• [Brief] Exactly the lines from the beginning of the records below through the line with "right ankle: (728, 324, -22)" must be given again, without pictures.

Landmark coordinate records:
• • • •

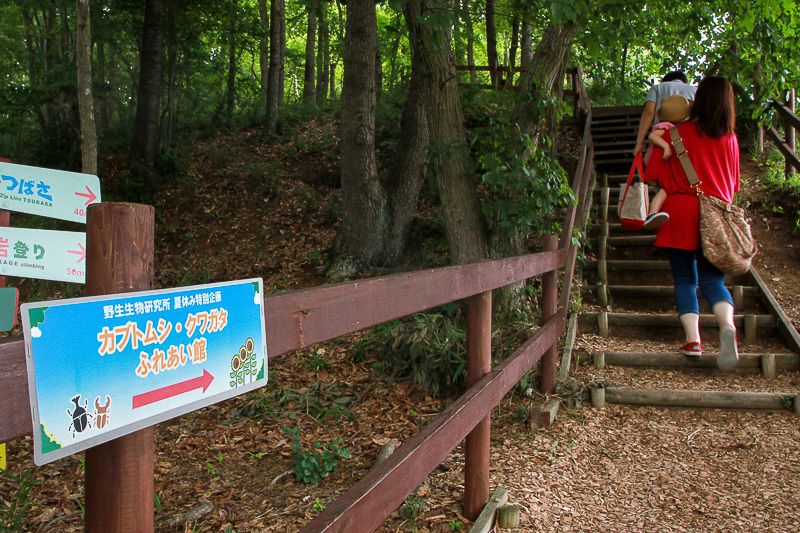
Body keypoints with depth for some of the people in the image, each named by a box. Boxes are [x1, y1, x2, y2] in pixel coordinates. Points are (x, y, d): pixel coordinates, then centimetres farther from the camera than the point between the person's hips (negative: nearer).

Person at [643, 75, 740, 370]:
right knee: (713, 279, 5)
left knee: (685, 279, 5)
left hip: (680, 212, -2)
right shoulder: (730, 139, 9)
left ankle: (693, 339, -4)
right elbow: (733, 183, 19)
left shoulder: (676, 133, -2)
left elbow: (652, 174, 1)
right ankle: (728, 324, -22)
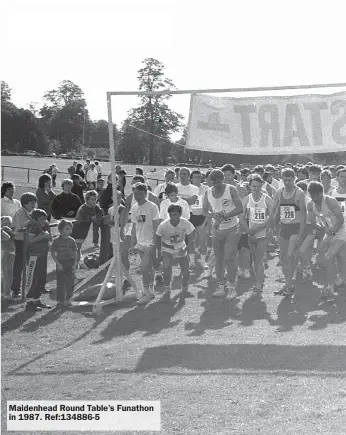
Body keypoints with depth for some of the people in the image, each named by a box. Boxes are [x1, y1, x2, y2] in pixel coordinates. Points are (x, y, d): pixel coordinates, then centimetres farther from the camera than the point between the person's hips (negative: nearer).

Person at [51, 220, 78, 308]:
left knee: (70, 283, 4)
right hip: (61, 264, -3)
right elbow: (53, 253, -2)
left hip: (70, 264, 3)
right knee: (60, 283, -1)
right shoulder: (57, 241, -3)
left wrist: (75, 264, -2)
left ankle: (68, 299, 17)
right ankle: (60, 301, 7)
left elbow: (75, 254, 8)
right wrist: (58, 264, -9)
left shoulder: (71, 241, 5)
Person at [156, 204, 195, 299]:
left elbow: (191, 240, -15)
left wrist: (185, 249, -31)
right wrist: (159, 253, -6)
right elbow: (158, 239, -8)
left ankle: (184, 289, 25)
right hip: (167, 249, -2)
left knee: (186, 272, -4)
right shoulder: (163, 225, -25)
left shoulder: (186, 224, -23)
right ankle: (167, 290, -3)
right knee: (167, 268, -24)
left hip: (181, 249, 2)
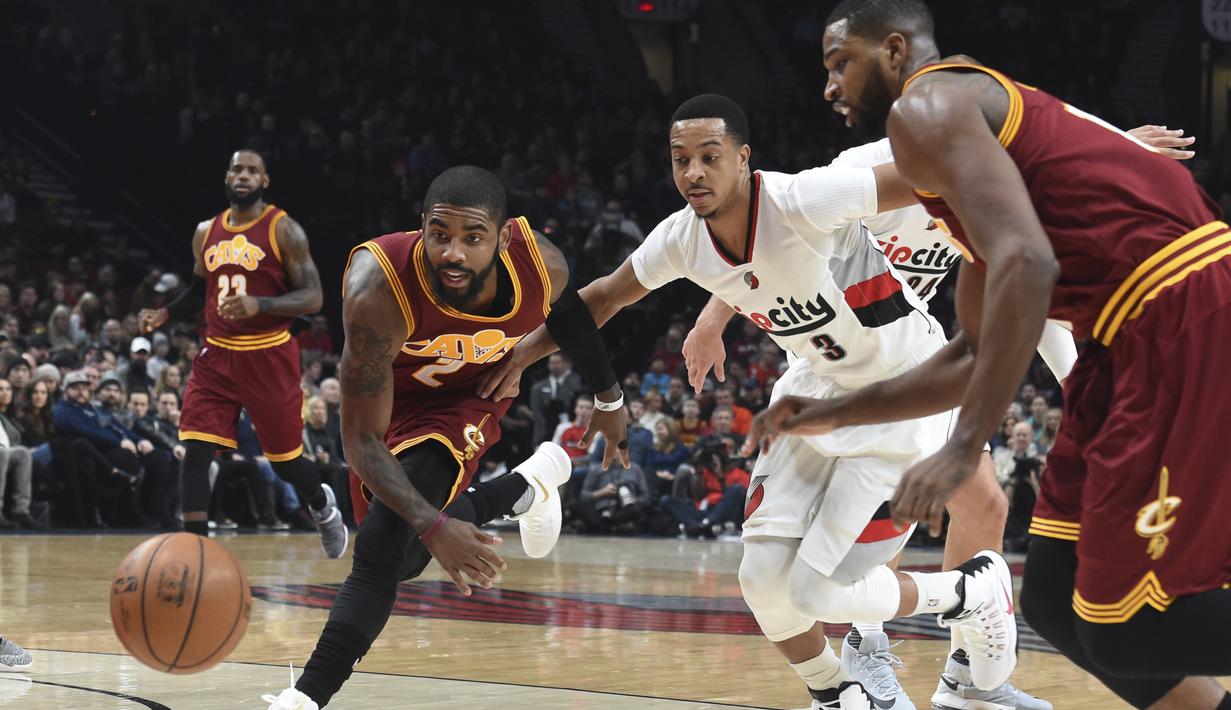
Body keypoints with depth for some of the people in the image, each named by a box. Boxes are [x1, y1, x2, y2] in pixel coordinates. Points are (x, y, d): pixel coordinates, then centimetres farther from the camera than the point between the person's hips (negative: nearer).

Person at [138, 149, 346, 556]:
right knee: (195, 452, -12)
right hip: (217, 355, 4)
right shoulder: (207, 232, 8)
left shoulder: (283, 230, -8)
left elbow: (312, 298, -11)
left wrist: (259, 304, -27)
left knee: (286, 460, 8)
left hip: (269, 358, -4)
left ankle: (322, 504, 41)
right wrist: (165, 314, 3)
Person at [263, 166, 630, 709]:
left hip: (470, 394, -1)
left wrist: (609, 398, 11)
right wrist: (433, 527, -49)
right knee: (412, 552, 16)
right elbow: (362, 438, -36)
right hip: (386, 392, 1)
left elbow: (566, 310, -2)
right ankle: (526, 488, 37)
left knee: (384, 545, -22)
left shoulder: (539, 264, -31)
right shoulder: (379, 290, -40)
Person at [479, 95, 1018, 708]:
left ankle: (974, 591, 15)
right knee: (763, 577, -3)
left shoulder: (803, 201, -29)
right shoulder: (681, 239, -8)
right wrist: (523, 354, 12)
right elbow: (605, 297, 12)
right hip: (821, 383, 6)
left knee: (817, 591, -11)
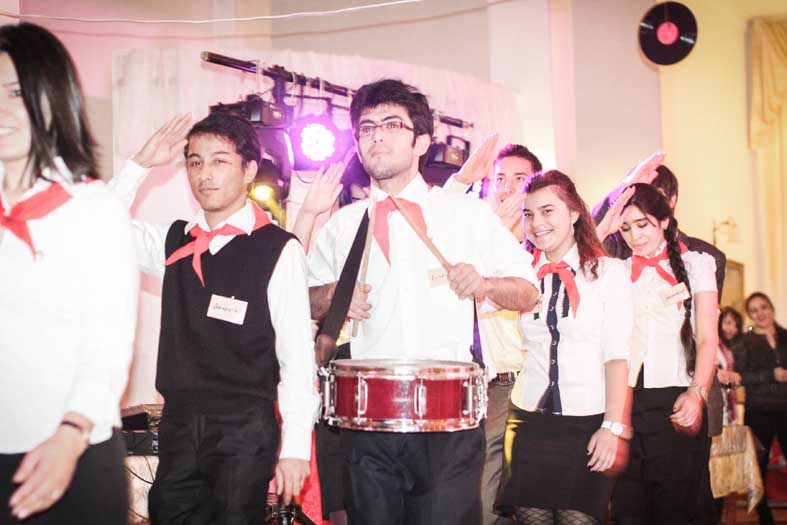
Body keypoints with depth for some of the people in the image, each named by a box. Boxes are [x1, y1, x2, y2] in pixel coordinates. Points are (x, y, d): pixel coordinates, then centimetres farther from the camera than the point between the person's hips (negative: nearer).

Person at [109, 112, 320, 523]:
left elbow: (297, 355, -9)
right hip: (178, 427, 5)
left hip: (246, 432, -5)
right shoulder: (173, 241, 8)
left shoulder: (279, 250, -8)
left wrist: (295, 447, -12)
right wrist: (140, 164, -2)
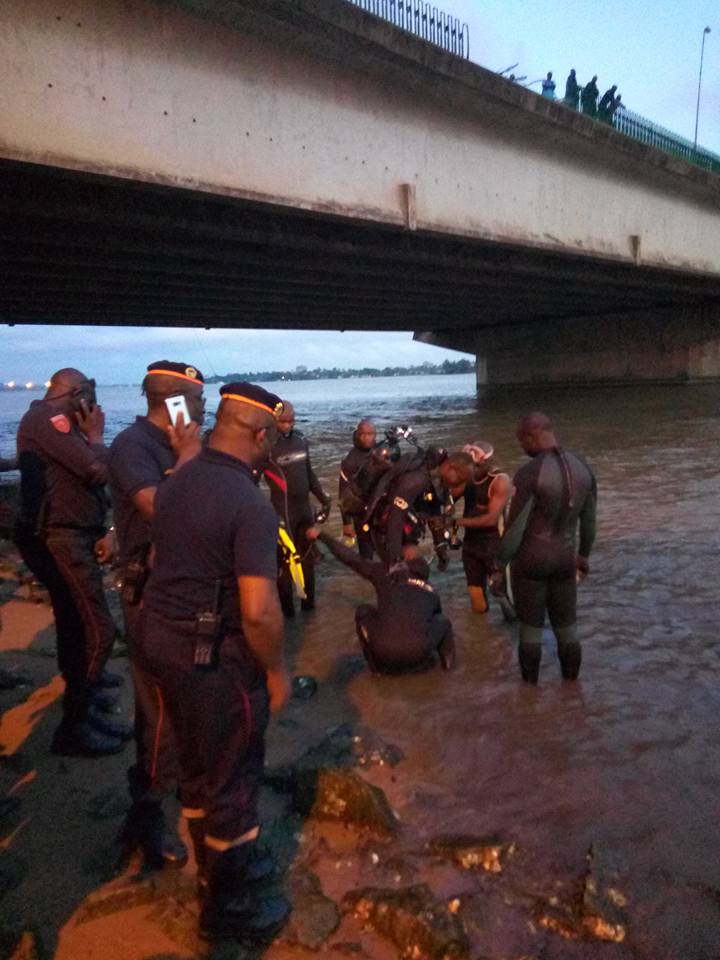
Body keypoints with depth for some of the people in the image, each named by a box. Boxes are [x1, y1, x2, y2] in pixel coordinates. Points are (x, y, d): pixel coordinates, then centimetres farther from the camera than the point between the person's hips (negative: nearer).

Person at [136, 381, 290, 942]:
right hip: (216, 661, -8)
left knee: (198, 769, 25)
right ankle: (227, 907, 32)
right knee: (233, 781, 12)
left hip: (162, 643, 8)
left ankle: (216, 864, 47)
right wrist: (277, 672, -11)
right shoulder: (250, 505, -24)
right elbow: (259, 611, -27)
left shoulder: (174, 484, 3)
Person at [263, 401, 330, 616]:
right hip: (282, 510, -7)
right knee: (285, 560, -1)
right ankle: (286, 607, 13)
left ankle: (308, 602, 32)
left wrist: (324, 498, 17)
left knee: (307, 557, 17)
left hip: (305, 507, 7)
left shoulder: (301, 440, 6)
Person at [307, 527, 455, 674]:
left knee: (363, 610, 27)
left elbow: (352, 559, 16)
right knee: (442, 620, 32)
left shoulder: (389, 575, 18)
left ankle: (377, 664, 24)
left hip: (384, 653, -2)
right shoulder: (431, 592, 26)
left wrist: (321, 536, 27)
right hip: (418, 654, 2)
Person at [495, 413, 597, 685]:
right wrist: (583, 555, 23)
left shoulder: (529, 473, -22)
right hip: (564, 558, 5)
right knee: (566, 627, 18)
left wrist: (499, 563, -4)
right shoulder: (583, 468, -2)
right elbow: (589, 520, 9)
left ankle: (530, 685, 26)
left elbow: (515, 528, -18)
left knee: (531, 628, 12)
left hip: (531, 559, -5)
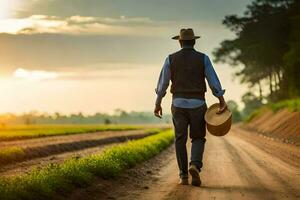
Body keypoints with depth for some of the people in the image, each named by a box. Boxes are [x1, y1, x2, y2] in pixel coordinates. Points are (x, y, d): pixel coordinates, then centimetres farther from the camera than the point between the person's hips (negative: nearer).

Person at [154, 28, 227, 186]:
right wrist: (222, 101, -10)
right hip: (197, 104, 0)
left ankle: (183, 175, 5)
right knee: (198, 139, 10)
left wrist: (157, 104, 10)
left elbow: (163, 82, 1)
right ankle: (195, 165, -16)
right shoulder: (203, 58, 0)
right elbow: (213, 80, -8)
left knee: (180, 140, 9)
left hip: (178, 104, 0)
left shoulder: (171, 59, 1)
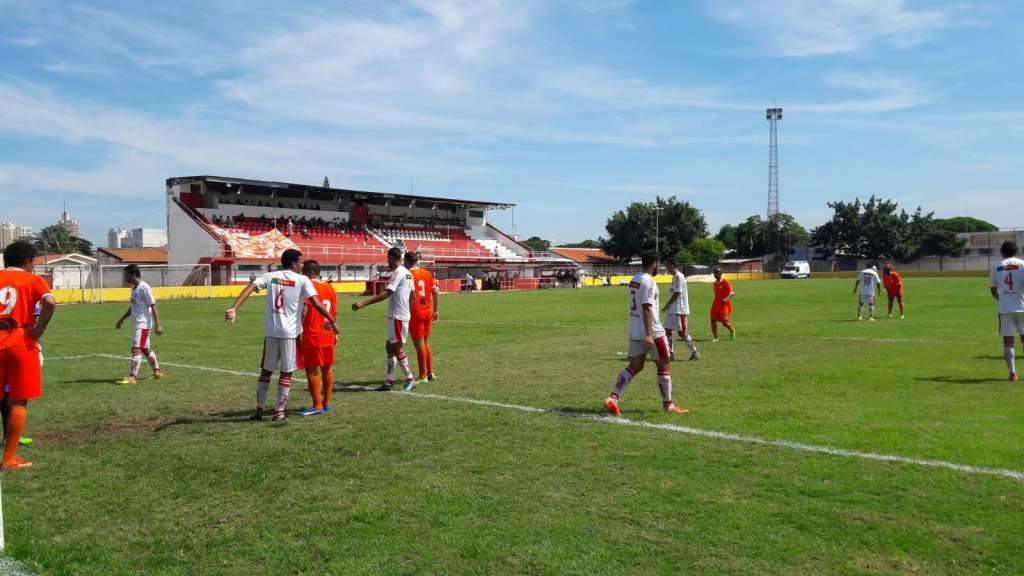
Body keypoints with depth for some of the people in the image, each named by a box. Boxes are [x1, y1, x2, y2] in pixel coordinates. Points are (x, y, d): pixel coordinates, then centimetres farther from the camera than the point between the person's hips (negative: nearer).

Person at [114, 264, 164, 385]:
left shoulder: (144, 287, -15)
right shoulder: (134, 288, 14)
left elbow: (153, 306, -18)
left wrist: (157, 325, -21)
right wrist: (122, 319, 28)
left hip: (143, 324, -10)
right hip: (137, 324, 10)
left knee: (136, 349, -12)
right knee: (146, 349, 16)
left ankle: (132, 377, -13)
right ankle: (157, 371, 26)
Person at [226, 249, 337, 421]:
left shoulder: (270, 276, 7)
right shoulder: (302, 280, -3)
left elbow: (250, 288, -8)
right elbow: (316, 304, -11)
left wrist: (234, 308, -17)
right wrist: (332, 321, -2)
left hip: (270, 331, 3)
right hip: (290, 332, -3)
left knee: (266, 371, 16)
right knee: (286, 373, 8)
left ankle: (259, 409, 17)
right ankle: (279, 411, 10)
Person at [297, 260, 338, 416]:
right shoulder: (330, 288, 9)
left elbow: (303, 313, -15)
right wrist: (335, 332, 19)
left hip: (311, 337, -7)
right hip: (328, 336, 7)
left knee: (312, 370, -1)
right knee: (328, 368, 13)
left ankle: (318, 406, -1)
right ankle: (327, 402, 20)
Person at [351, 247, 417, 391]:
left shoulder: (398, 273, -17)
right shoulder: (407, 273, 12)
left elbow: (386, 294, -25)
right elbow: (412, 294, 16)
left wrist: (363, 304, -28)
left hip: (397, 317, -9)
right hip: (397, 316, 9)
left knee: (397, 348, -2)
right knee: (390, 346, 12)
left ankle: (410, 379, 5)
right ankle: (390, 381, 15)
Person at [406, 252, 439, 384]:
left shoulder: (408, 274, -11)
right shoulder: (427, 273, 9)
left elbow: (411, 295, -19)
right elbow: (435, 292, 10)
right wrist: (435, 310, 17)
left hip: (416, 312, -7)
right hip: (428, 311, 7)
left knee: (419, 345, 0)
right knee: (426, 343, 18)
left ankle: (423, 377, 5)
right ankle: (430, 373, 22)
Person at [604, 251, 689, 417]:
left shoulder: (634, 279, 12)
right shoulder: (648, 281, -15)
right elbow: (646, 308, -22)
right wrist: (649, 334, -25)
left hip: (634, 332, 8)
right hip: (652, 332, -8)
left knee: (634, 367, 10)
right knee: (664, 366, 6)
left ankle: (612, 398, -3)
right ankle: (668, 405, 13)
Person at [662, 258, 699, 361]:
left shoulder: (678, 276, -15)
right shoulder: (675, 276, 14)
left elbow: (676, 294, -19)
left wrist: (667, 305, -13)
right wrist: (668, 307, 14)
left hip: (679, 310, -10)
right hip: (672, 310, 10)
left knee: (682, 333, -4)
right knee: (667, 331, 9)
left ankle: (695, 353, 6)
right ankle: (670, 353, 14)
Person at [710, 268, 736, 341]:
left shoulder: (725, 281, -11)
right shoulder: (715, 283, 10)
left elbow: (731, 293, -17)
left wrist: (726, 299, -33)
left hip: (724, 304, -6)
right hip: (716, 304, 6)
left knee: (725, 322, -4)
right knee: (713, 320, -7)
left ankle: (732, 330, 28)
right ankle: (715, 337, -2)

• • • •

• [Answer to the problem]
Body keypoints with depth for some of the people in the image, each named by a box. Boxes are [x1, y1, x2, y2] in pixel coordinates. Points are (x, y, d): pixel coordinates, then centimetres farther from the camera than the point between the person's hips (negative: nearer).

Person at [643, 75, 740, 370]:
right knee: (713, 279, 5)
left knee: (685, 279, 5)
left hip: (680, 212, -2)
right shoulder: (730, 139, 9)
left ankle: (693, 339, -4)
right elbow: (733, 183, 19)
left shoulder: (676, 133, -2)
left elbow: (652, 174, 1)
right ankle: (728, 324, -22)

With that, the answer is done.